One preliminary study found that antidepressants lowered the incidence of severe cardiovascular events among depressed subjects. After following 369 people with heart disease and major depressive disorder for four years, researchers found that the incidence of severe cardiovascular events was only 14.5% in the group given the antidepressant sertraline (Zoloft), in comparison to 22.4% in the group given a placebo20. Experts say that they observed virtually no change in the level of depression experienced by patients over the course of the trial, and that this raises questions about whether lowering depression directly helps heart patients.
In another case, one of Frasure-Smith's early experiments monitored heart patients by phone for a year and provided stress-reduction interventions whenever they seemed depressed or anxious.
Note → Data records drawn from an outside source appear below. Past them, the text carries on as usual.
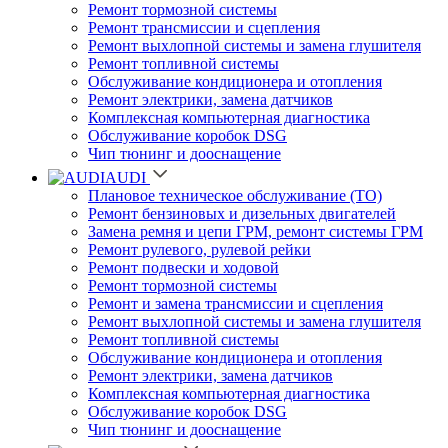
Ремонт тормозной системы
Ремонт трансмиссии и сцепления
Ремонт выхлопной системы и замена глушителя
Ремонт топливной системы
Обслуживание кондиционера и отопления
Ремонт электрики, замена датчиков
Комплексная компьютерная диагностика
Обслуживание коробок DSG
Чип тюнинг и дооснащение
AUDI
Плановое техническое обслуживание (ТО)
Ремонт бензиновых и дизельных двигателей
Замена ремня и цепи ГРМ, ремонт системы ГРМ
Ремонт рулевого, рулевой рейки
Ремонт подвески и ходовой
Ремонт тормозной системы
Ремонт и замена трансмиссии и сцепления
Ремонт выхлопной системы и замена глушителя
Ремонт топливной системы
Обслуживание кондиционера и отопления
Ремонт электрики, замена датчиков
Комплексная компьютерная диагностика
Обслуживание коробок DSG
Чип тюнинг и дооснащение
Although the results showed that the treated group experienced fewer deaths, later attempts to repeat the study failed21, 22, 23.
So far, no trial has definitively shown that reducing depression helps reverse disease, perhaps indicating that the emotional link to the heart is more complex than predicted. "Right now, people are happy with the idea that that depression causes inflammation and thus heart disease," says Miller, "but the human body is much more complex than this."
It may be, for example, that depression and coronary problems share a common basis. "It's possible that depression is also exacerbated by the body's attempts to fight heart disease," says Cohen. "We simply don't know yet." Moreover, the sizes of trials to study the link are often too small to entirely rule out the lifestyle factors that affect depressed populations.
Cohen is quick to add, however, that future research must continue to flesh out the cytokine connection that seems to link the heart and mind: "There should be no question in any scientist's mind that behavioral and psychological factors impact the inflammatory response."
In the meantime, an increasing amount of molecular, animal and human data suggests that even before Hollywood weighed in on heart attacks, dramatists understood how mood might affect disease. After all, it was none other than William Shakespeare who wrote in his early comedy Love's Labour's Lost that "a light heart lives long."